Instructions for the task:
Look below for the line containing "požiari bytu v"; from there through the line containing "Колекційний делюкс-бокс з супергеройсь", both lines included, please set down each line exactly and nothing else.

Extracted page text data
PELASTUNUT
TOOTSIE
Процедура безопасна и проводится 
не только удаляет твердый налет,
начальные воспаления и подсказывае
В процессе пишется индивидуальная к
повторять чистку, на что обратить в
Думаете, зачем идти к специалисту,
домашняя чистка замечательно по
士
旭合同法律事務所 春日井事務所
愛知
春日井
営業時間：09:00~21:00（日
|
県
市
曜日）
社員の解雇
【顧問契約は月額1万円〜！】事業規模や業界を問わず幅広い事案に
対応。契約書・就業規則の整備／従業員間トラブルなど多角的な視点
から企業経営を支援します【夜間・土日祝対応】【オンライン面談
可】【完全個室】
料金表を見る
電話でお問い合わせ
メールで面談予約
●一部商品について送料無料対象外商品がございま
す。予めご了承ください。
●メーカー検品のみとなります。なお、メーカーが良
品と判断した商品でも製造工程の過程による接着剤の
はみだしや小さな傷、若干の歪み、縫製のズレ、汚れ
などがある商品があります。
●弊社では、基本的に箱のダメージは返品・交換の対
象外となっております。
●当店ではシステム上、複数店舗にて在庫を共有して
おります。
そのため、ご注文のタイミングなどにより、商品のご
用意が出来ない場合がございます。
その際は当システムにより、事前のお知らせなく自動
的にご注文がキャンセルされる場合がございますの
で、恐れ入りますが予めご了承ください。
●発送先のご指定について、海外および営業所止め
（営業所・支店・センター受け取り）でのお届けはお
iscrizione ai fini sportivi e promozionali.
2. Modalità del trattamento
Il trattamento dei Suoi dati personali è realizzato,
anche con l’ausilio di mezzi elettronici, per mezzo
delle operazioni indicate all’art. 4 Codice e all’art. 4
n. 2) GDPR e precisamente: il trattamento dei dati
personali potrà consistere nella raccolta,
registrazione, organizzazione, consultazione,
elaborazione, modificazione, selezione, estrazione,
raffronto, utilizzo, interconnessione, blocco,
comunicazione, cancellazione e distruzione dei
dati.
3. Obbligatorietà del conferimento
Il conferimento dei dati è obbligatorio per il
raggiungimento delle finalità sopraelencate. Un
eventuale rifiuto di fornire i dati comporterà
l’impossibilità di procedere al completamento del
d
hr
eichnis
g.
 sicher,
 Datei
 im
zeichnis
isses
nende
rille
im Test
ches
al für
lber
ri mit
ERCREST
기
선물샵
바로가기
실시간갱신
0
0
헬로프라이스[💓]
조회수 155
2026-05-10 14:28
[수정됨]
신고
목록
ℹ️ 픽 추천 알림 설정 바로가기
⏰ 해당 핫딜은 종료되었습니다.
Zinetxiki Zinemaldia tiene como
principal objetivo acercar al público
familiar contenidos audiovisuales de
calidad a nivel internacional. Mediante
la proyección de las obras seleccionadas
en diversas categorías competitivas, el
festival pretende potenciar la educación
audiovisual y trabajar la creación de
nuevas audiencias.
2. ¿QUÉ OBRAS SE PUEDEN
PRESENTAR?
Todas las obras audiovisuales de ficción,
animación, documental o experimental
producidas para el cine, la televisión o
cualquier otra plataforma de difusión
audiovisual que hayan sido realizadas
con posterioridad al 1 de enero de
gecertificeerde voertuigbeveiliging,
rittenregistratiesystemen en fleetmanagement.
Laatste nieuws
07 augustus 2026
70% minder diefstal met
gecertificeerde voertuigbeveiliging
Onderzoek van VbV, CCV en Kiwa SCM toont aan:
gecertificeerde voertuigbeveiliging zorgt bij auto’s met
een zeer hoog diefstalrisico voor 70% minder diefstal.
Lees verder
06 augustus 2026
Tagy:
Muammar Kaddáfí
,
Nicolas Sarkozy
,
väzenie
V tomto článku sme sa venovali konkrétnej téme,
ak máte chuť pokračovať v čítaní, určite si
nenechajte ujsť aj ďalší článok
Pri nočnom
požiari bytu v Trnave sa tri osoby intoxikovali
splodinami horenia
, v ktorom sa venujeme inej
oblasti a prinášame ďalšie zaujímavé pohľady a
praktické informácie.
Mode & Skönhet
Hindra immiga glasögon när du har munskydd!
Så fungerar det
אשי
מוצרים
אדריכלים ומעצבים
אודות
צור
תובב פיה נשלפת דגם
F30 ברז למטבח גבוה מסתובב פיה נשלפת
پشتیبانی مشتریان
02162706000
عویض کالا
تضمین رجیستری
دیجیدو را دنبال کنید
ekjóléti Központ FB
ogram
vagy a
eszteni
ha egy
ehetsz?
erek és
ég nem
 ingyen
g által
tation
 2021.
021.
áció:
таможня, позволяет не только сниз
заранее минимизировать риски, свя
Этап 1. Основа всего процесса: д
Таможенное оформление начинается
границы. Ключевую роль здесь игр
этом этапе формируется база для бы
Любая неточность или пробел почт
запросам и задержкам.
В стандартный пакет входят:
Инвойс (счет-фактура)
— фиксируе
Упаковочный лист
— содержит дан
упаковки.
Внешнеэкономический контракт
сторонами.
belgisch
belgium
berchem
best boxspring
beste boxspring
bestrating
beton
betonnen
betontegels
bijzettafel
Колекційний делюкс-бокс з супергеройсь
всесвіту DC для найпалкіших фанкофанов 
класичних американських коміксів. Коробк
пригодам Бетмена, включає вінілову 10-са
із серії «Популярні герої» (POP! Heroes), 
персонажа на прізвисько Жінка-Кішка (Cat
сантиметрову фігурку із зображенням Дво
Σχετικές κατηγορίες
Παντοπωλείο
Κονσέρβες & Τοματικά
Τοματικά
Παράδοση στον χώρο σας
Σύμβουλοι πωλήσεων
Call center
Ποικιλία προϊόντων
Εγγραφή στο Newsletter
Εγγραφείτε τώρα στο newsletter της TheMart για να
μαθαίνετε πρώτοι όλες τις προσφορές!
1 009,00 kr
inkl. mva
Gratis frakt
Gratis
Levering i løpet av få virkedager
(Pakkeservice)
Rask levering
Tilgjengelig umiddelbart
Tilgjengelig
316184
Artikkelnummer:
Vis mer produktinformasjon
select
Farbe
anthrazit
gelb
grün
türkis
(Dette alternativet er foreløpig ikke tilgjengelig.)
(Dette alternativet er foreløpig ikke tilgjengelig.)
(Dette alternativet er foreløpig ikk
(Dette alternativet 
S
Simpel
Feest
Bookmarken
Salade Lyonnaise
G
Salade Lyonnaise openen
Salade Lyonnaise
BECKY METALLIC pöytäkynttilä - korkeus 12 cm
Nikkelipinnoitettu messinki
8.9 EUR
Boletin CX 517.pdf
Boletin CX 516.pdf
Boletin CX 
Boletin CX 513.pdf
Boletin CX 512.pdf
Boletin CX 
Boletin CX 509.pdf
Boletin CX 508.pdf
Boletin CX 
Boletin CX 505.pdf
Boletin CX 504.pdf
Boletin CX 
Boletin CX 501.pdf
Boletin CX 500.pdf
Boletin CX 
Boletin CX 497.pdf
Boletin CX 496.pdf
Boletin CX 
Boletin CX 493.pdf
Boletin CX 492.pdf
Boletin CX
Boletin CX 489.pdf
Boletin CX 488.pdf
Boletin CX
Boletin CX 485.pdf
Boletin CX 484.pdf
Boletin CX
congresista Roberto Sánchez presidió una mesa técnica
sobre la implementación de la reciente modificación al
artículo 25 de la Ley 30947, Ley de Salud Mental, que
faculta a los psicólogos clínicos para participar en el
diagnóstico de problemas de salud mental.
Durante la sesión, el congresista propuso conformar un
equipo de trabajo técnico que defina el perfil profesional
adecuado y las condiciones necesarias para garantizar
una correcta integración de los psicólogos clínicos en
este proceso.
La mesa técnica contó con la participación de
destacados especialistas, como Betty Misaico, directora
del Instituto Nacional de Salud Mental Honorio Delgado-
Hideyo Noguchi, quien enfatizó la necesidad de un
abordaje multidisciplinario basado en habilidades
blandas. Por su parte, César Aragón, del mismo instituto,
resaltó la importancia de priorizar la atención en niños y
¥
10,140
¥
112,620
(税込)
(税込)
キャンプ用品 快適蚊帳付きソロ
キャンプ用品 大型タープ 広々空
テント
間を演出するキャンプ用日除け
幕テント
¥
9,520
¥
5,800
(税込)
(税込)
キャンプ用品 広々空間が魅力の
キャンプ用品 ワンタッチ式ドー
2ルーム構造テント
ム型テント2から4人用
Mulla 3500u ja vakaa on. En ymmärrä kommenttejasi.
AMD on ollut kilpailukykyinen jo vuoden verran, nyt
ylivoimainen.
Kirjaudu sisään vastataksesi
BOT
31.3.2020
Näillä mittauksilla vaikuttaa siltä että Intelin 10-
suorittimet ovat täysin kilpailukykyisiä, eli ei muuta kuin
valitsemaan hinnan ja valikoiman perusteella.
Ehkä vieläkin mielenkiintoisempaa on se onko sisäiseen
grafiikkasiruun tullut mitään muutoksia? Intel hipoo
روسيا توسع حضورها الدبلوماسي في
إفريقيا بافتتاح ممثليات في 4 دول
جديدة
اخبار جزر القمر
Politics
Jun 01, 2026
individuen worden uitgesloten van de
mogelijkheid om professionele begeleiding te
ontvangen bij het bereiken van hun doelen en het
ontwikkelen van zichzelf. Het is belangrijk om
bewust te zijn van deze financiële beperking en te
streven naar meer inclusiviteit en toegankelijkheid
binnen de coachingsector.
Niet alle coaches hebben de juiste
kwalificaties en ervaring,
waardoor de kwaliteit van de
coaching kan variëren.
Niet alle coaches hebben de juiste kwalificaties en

Your solution:
požiari bytu v Trnave sa tri osoby intoxikovali
splodinami horenia
, v ktorom sa venujeme inej
oblasti a prinášame ďalšie zaujímavé pohľady a
praktické informácie.
Mode & Skönhet
Hindra immiga glasögon när du har munskydd!
Så fungerar det
אשי
מוצרים
אדריכלים ומעצבים
אודות
צור
תובב פיה נשלפת דגם
F30 ברז למטבח גבוה מסתובב פיה נשלפת
پشتیبانی مشتریان
02162706000
عویض کالا
تضمین رجیستری
دیجیدو را دنبال کنید
ekjóléti Központ FB
ogram
vagy a
eszteni
ha egy
ehetsz?
erek és
ég nem
 ingyen
g által
tation
 2021.
021.
áció:
таможня, позволяет не только сниз
заранее минимизировать риски, свя
Этап 1. Основа всего процесса: д
Таможенное оформление начинается
границы. Ключевую роль здесь игр
этом этапе формируется база для бы
Любая неточность или пробел почт
запросам и задержкам.
В стандартный пакет входят:
Инвойс (счет-фактура)
— фиксируе
Упаковочный лист
— содержит дан
упаковки.
Внешнеэкономический контракт
сторонами.
belgisch
belgium
berchem
best boxspring
beste boxspring
bestrating
beton
betonnen
betontegels
bijzettafel
Колекційний делюкс-бокс з супергеройсь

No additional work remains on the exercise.